- _Instructions to follow_
Go through the material below and return each line with the string "body" in it.

┌────────

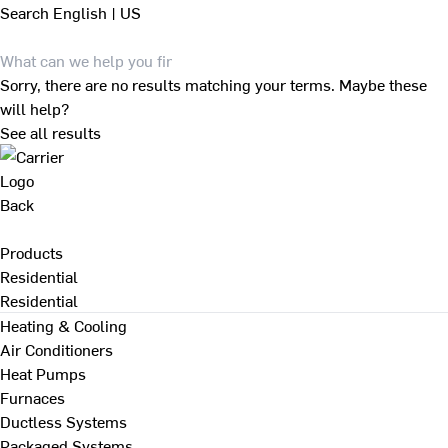
Search
English | US
Sorry, there are no results matching your terms. Maybe these
will help?
See all results
Back
Products
Residential
Residential
Heating & Cooling
Air Conditioners
Heat Pumps
Furnaces
Ductless Systems
Packaged Systems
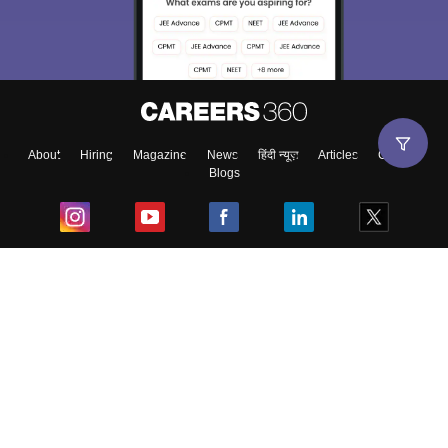
About
Hiring
Magazine
News
हिंदी न्यूज़
Articles
Contact
Blogs
Top Exams
College
Predictors & Ebooks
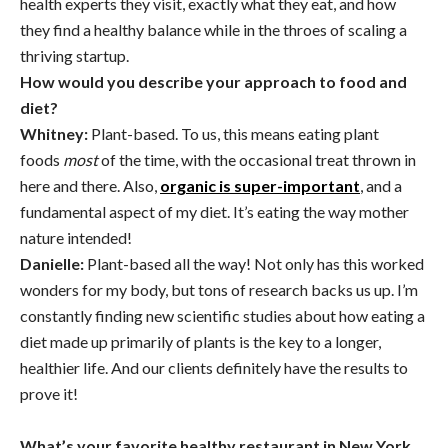
health experts they visit, exactly what they eat, and how
they find a healthy balance while in the throes of scaling a
thriving startup.
How would you describe your approach to food and
diet?
Whitney:
Plant-based. To us, this means eating plant
foods
most
of the time, with the occasional treat thrown in
here and there. Also,
organic is super-important
, and a
fundamental aspect of my diet. It’s eating the way mother
nature intended!
Danielle:
Plant-based all the way! Not only has this worked
wonders for my body, but tons of research backs us up. I’m
constantly finding new scientific studies about how eating a
diet made up primarily of plants is the key to a longer,
healthier life. And our clients definitely have the results to
prove it!
What’s your favorite healthy restaurant in New York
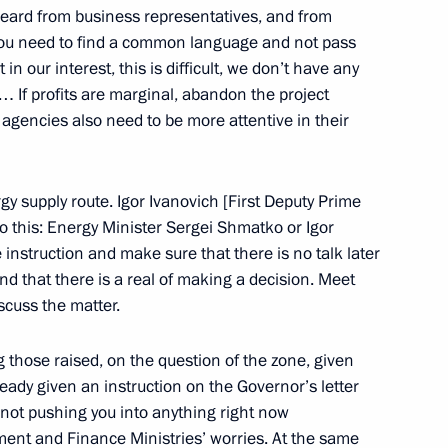
I heard from business representatives, and from
ou need to find a common language and not pass
he Anti-Corruption Council
 in our interest, this is difficult, we don’t have any
cow
 If profits are marginal, abandon the project
e agencies also need to be more attentive in their
 who have been Newly
ions and who have Received
y supply route. Igor Ivanovich [First Deputy Prime
o this: Energy Minister Sergei Shmatko or Igor
 instruction and make sure that there is no talk later
n Palace, Moscow
and that there is a real of making a decision. Meet
scuss the matter.
those raised, on the question of the zone, given
lready given an instruction on the Governor’s letter
-South Korean Talks
 not pushing you into anything right now
cow
nt and Finance Ministries’ worries. At the same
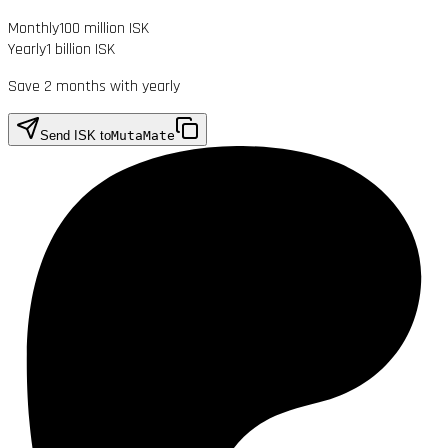
Monthly
100 million ISK
Yearly
1 billion ISK
Save 2 months with yearly
Send ISK to
MutaMate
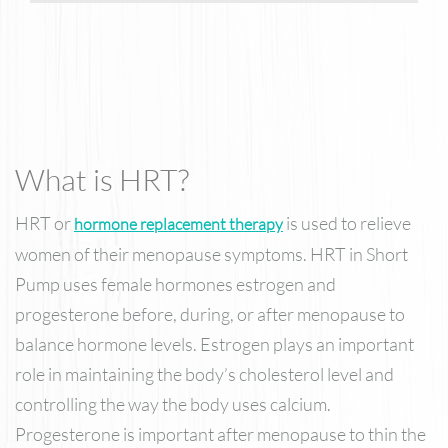
What is HRT?
HRT or
is used to relieve
hormone replacement therapy
women of their menopause symptoms. HRT in Short
Pump uses female hormones estrogen and
progesterone before, during, or after menopause to
balance hormone levels. Estrogen plays an important
role in maintaining the body’s cholesterol level and
controlling the way the body uses calcium.
Progesterone is important after menopause to thin the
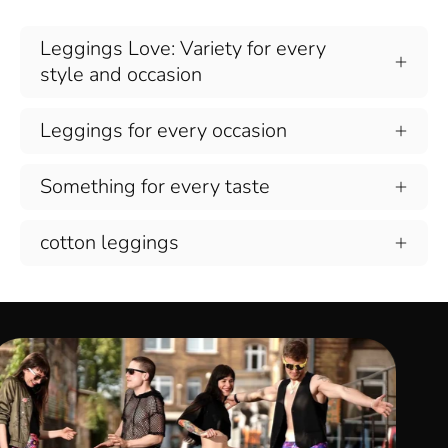
Leggings Love: Variety for every
style and occasion
Leggings for every occasion
Something for every taste
cotton leggings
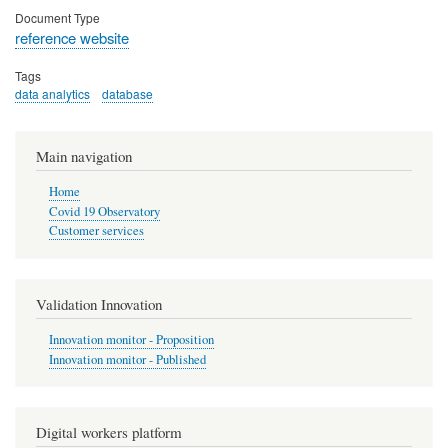
Document Type
reference website
Tags
data analytics
database
Main navigation
Home
Covid 19 Observatory
Customer services
Validation Innovation
Innovation monitor - Proposition
Innovation monitor - Published
Digital workers platform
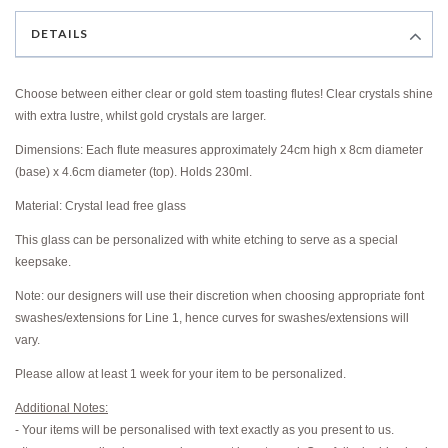
DETAILS
Choose between either clear or gold stem toasting flutes! Clear crystals shine
with extra lustre, whilst gold crystals are larger.
Dimensions: Each flute measures approximately 24cm high x 8cm diameter
(base) x 4.6cm diameter (top). Holds 230ml.
Material: Crystal lead free glass
This glass can be personalized with white etching to serve as a special
keepsake.
Note: our designers will use their discretion when choosing appropriate font
swashes/extensions for Line 1, hence curves for swashes/extensions will
vary.
Please allow at least 1 week for your item to be personalized.
Additional Notes:
- Your items will be personalised with text exactly as you present to us.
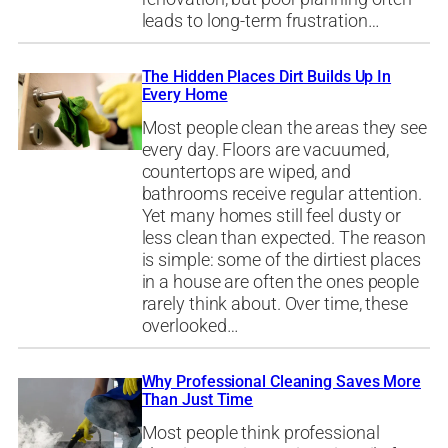
leads to long-term frustration…
The Hidden Places Dirt Builds Up In
Every Home
Most people clean the areas they see
every day. Floors are vacuumed,
countertops are wiped, and
bathrooms receive regular attention.
Yet many homes still feel dusty or
less clean than expected. The reason
is simple: some of the dirtiest places
in a house are often the ones people
rarely think about. Over time, these
overlooked…
Why Professional Cleaning Saves More
Than Just Time
Most people think professional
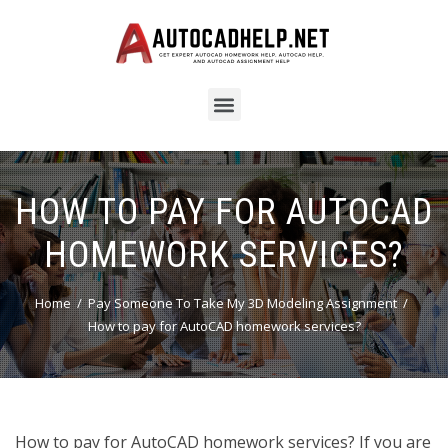
HOW TO PAY FOR AUTOCAD
HOMEWORK SERVICES?
Home
Pay Someone To Take My 3D Modeling Assignment
How to pay for AutoCAD homework services?
How to pay for AutoCAD homework services? If you are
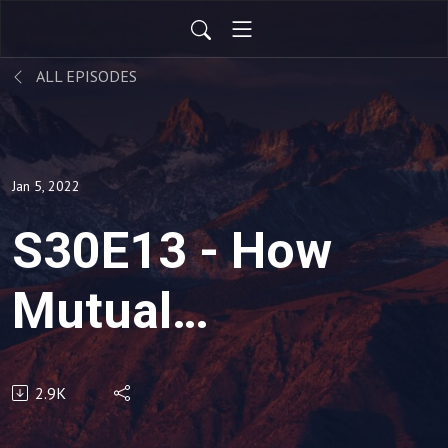
ALL EPISODES
Jan 5, 2022
S30E13 - How
Mutual
Accountability
2.9K
for Results,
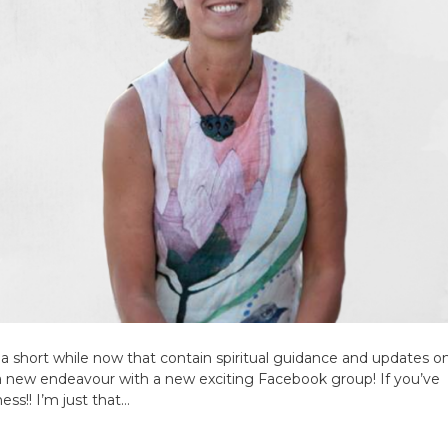
 a short while now that contain spiritual guidance and updates 
a new endeavour with a new exciting Facebook group! If you’ve
ss!! I’m just that…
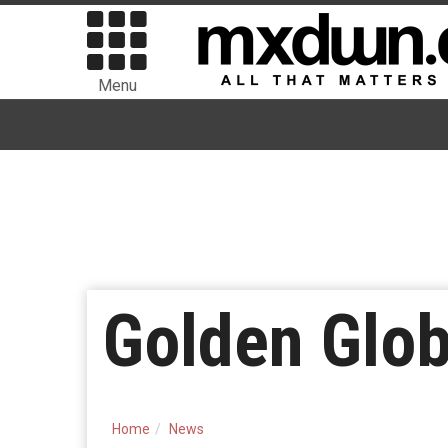
Menu
Golden Glo
Home
News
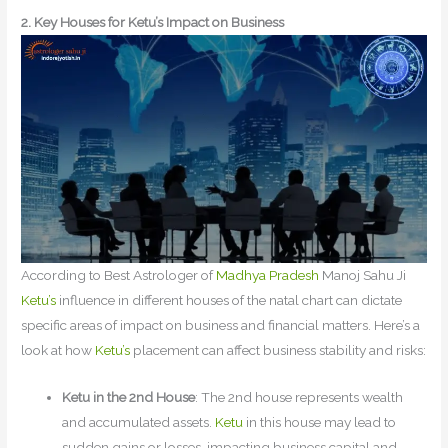
2. Key Houses for Ketu’s Impact on Business
According to Best Astrologer of
Madhya Pradesh
Manoj Sahu Ji
Ketu’s
influence in different houses of the natal chart can dictate
specific areas of impact on business and financial matters. Here’s a
look at how
Ketu’s
placement can affect business stability and risks:
Ketu in the 2nd House
: The 2nd house represents wealth
and accumulated assets.
Ketu
in this house may lead to
sudden gains or losses, impacting business capital and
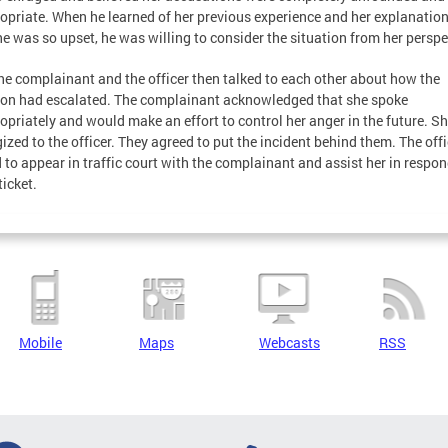
opriate. When he learned of her previous experience and her explanation
e was so upset, he was willing to consider the situation from her perspe
he complainant and the officer then talked to each other about how the
ion had escalated. The complainant acknowledged that she spoke
opriately and would make an effort to control her anger in the future. S
ized to the officer. They agreed to put the incident behind them. The offi
 to appear in traffic court with the complainant and assist her in respo
ticket.
Mobile
Maps
Webcasts
RSS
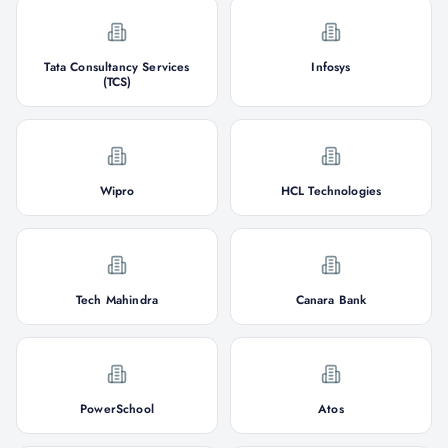
Tata Consultancy Services
Infosys
(TCS)
Wipro
HCL Technologies
Tech Mahindra
Canara Bank
PowerSchool
Atos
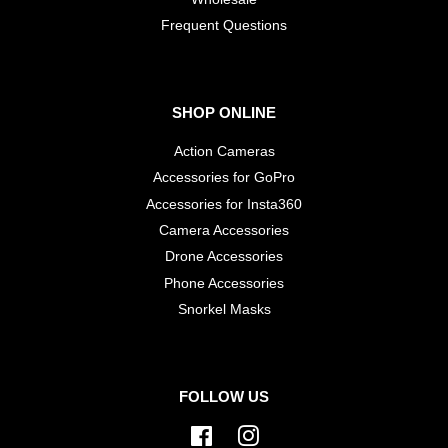
​Frequent Questions
SHOP ONLINE
Action Cameras
Accessories for GoPro
Accessories for Insta360
Camera Accessories
Drone Accessories
Phone Accessories
Snorkel Masks
FOLLOW US
Facebook
Instagram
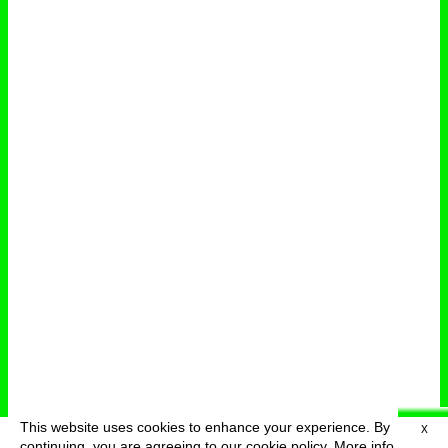
This website uses cookies to enhance your experience. By
X
deutsch
menu
continuing, you are agreeing to our cookie policy.
More info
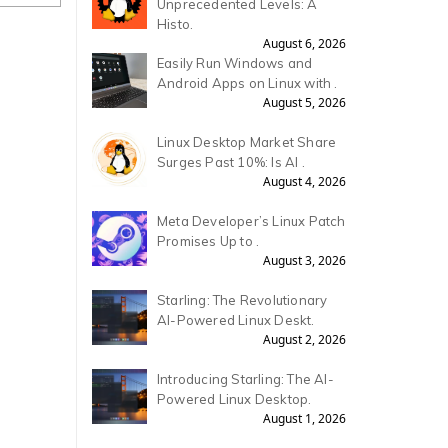
Unprecedented Levels: A
Histo.
August 6, 2026
Easily Run Windows and
Android Apps on Linux with .
August 5, 2026
Linux Desktop Market Share
Surges Past 10%: Is AI .
August 4, 2026
Meta Developer’s Linux Patch
Promises Up to .
August 3, 2026
Starling: The Revolutionary
AI-Powered Linux Deskt.
August 2, 2026
Introducing Starling: The AI-
Powered Linux Desktop.
August 1, 2026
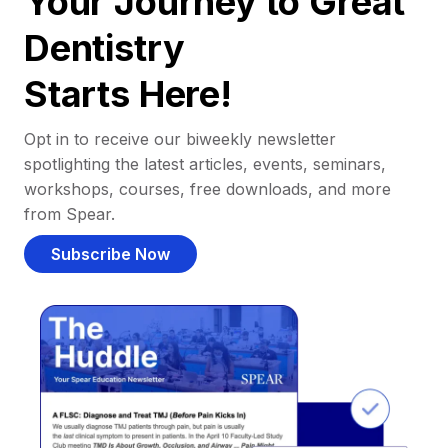
Your Journey to Great
Dentistry
Starts Here!
Opt in to receive our biweekly newsletter
spotlighting the latest articles, events, seminars,
workshops, courses, free downloads, and more
from Spear.
Subscribe Now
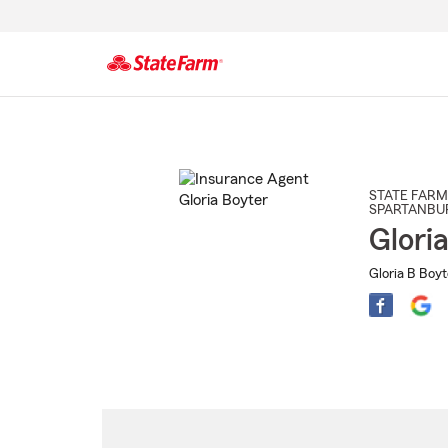
Start
Of
Main
Content
STATE FARM
SPARTANBU
Glori
Gloria B Boyt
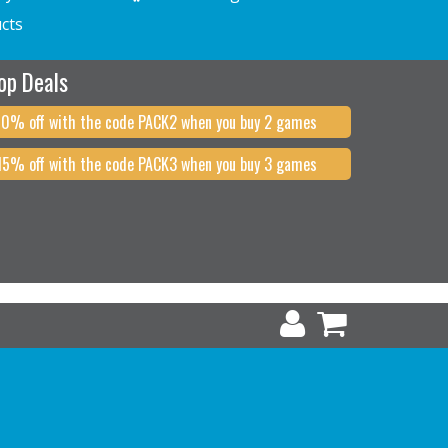
cts
op Deals
10% off with the code PACK2 when you buy 2 games
15% off with the code PACK3 when you buy 3 games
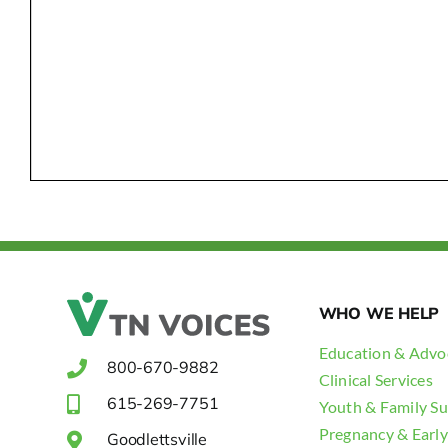
WHO WE HELP
Education & Advo
800-670-9882
Clinical Services
615-269-7751
Youth & Family S
Pregnancy & Early
Goodlettsville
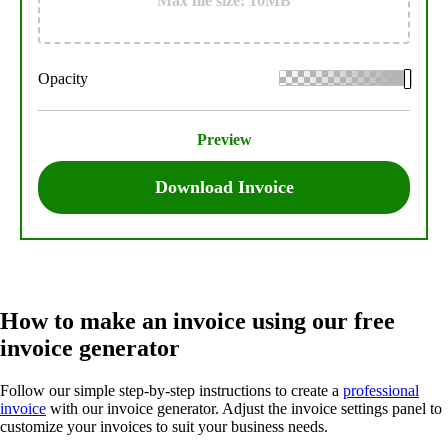
Max file size: 10MB
Opacity
Preview
Download Invoice
How to make an invoice using our free
invoice generator
Follow our simple step-by-step instructions to create a
professional
invoice
with our invoice generator. Adjust the invoice settings panel to
customize your invoices to suit your business needs.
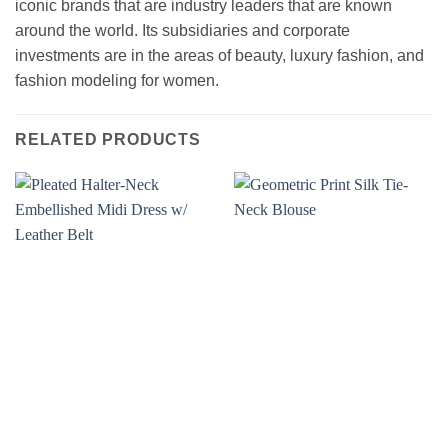
iconic brands that are industry leaders that are known
around the world. Its subsidiaries and corporate
investments are in the areas of beauty, luxury fashion, and
fashion modeling for women.
RELATED PRODUCTS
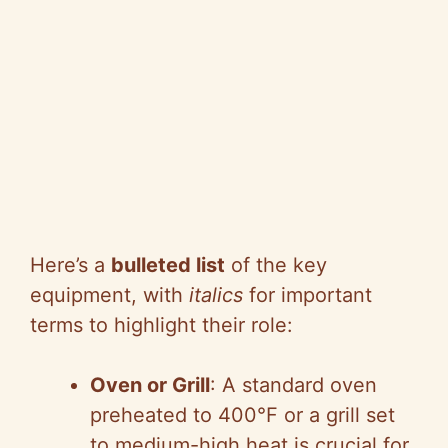
Here’s a
bulleted list
of the key
equipment, with
italics
for important
terms to highlight their role:
Oven or Grill
: A standard oven
preheated to 400°F or a grill set
to medium-high heat is crucial for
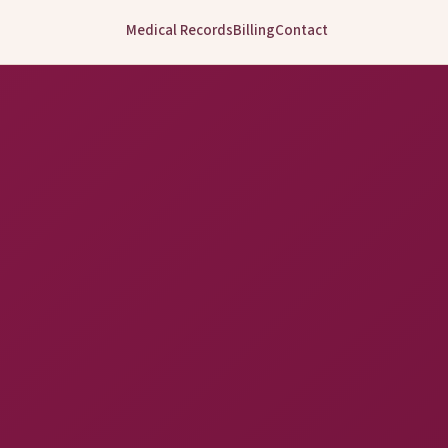
Medical Records
Billing
Contact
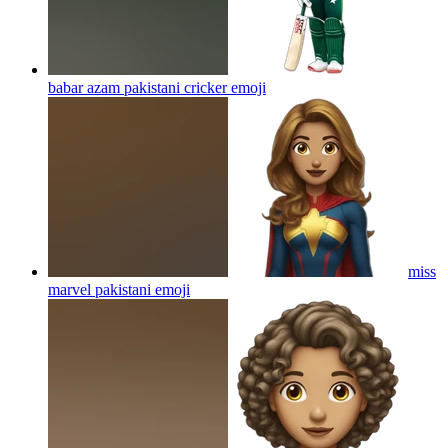
babar azam pakistani cricker
emoji
miss
marvel pakistani
emoji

└────────

- _Output below_
wonders for my body, but tons of research backs us up. I’m
role in maintaining the body’s cholesterol level and
controlling the way the body uses calcium.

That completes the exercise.